Find value of 2 variables from 1 number If we have a formula
$2^x+2^y=z$
And we know x and y can only be 0, 1, 2, 3, 4, or 5, and we know z, what is a formula we could use to find x and y?
 A: If $\log_2z$ is an integer, then $x=y=\log_2z -1$.
Otherwise, we assume $x<y$.  In this case $y=\lfloor \log_2z\rfloor$ and $x=\log_2(z-2^y)$.
$\log_2$ indicates logarithm to base 2 and $\lfloor\cdot \rfloor$ indicates the floor function.
A: How about this:
$$x=\lfloor \log_2 z \rfloor$$
$$y=\log_2 (z-2^x)$$
Of course, if $z=2^x+0$, this pair of formulae will fail.
A: You mean that $z$ is some number you want to represent as a 6 digit binary number, say
$z=100100_2$ and you want to find what digits contain ones?
To do you this, you repeatedly divide by two and record the remainder. For example, if $z=30$, you would get: $011110$. As you can see, there is no guarantee that you only have two digits that arre equal to one.

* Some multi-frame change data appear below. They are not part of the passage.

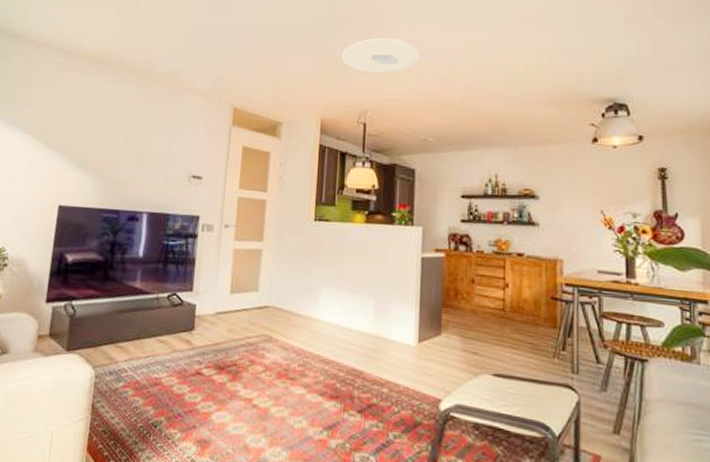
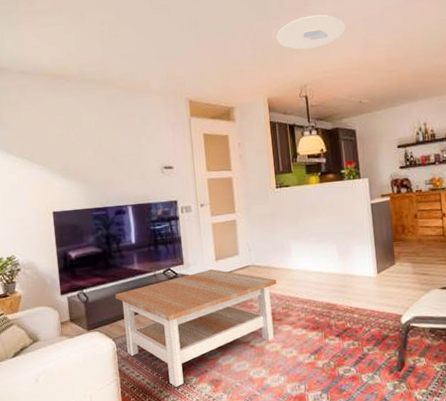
coffee table: none [106,302,297,441] -> present [114,269,277,387]

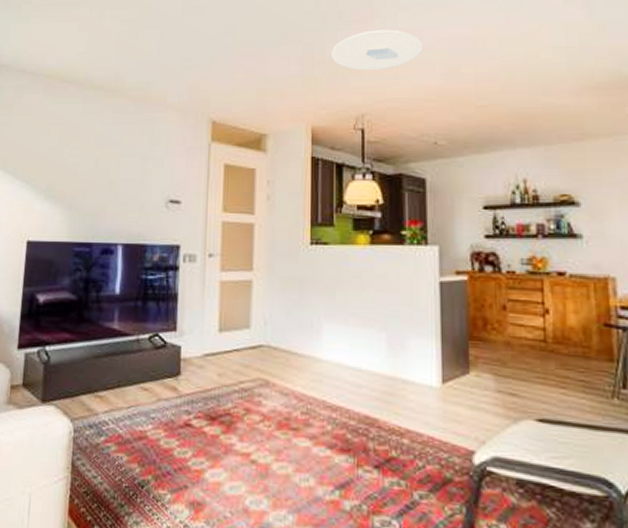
coffee table: present [114,269,277,387] -> none [83,343,298,503]

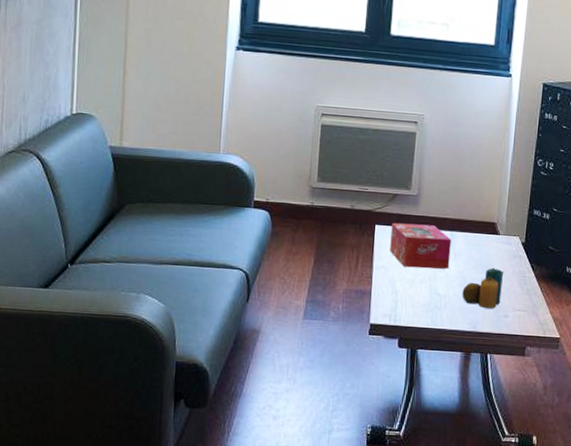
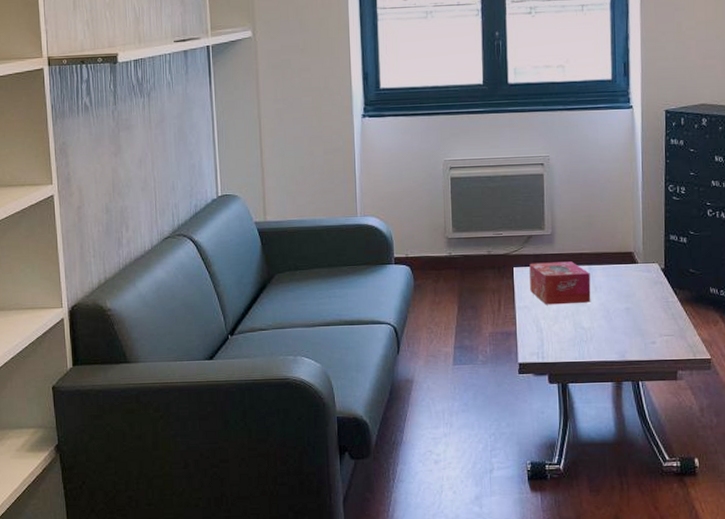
candle: present [462,267,504,308] -> none [606,296,647,337]

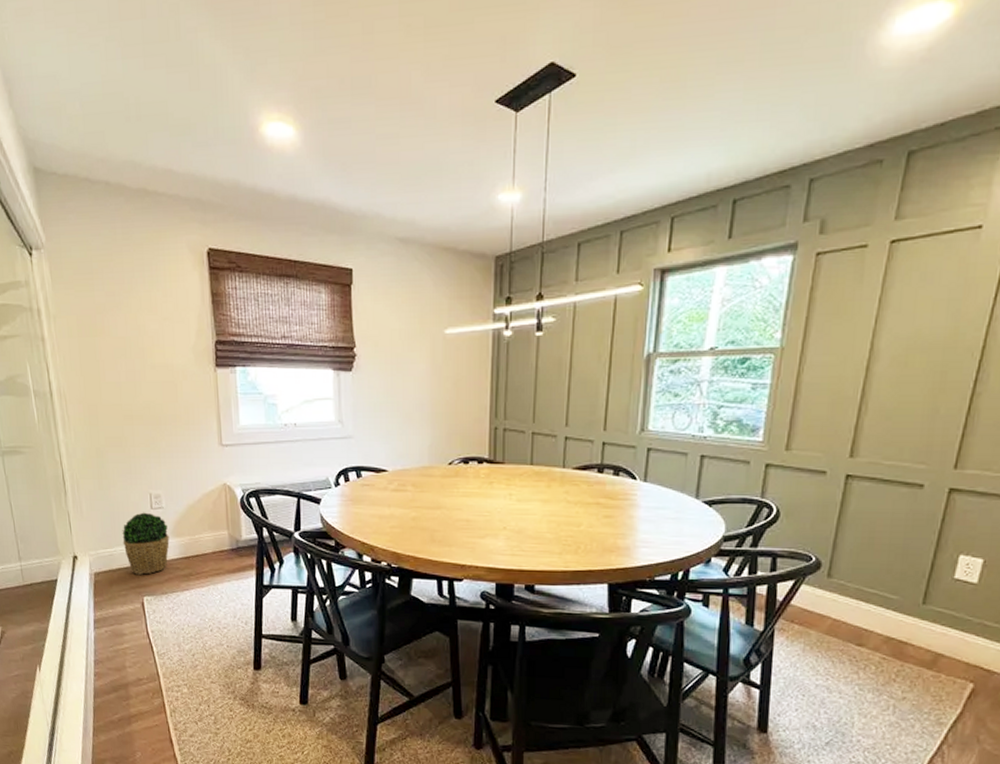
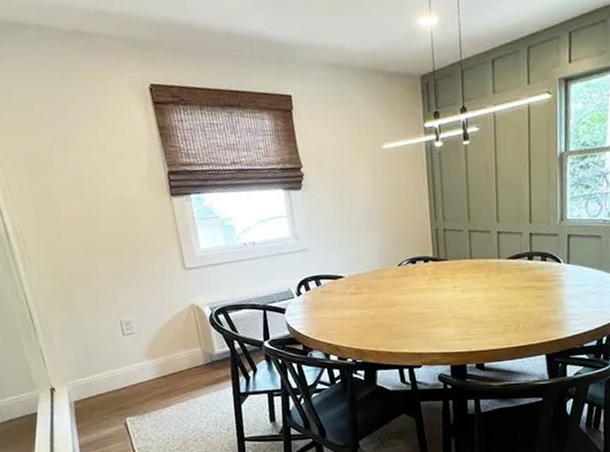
potted plant: present [122,512,170,576] -> none [97,339,146,399]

A: There's an easy algorithm to do this. For the sake of argument, say $x > y > 0$.
$$2^x + 2^y = z \implies 2^y (2^{x-y} + 1) = z$$
$2^y$ is even. $2^{x-y} + 1$ is odd. So, factor out as many powers of 2 as you can. That is $2^y$. What's left over is $2^{x-y} + 1$; subtract 1, and see if it's a power of 2.
It's easy to tell if $y = 0$. Your sum will be odd. If $x = y$, then your sum is a power of 2. If $y > x$, just switch them. That's all the cases!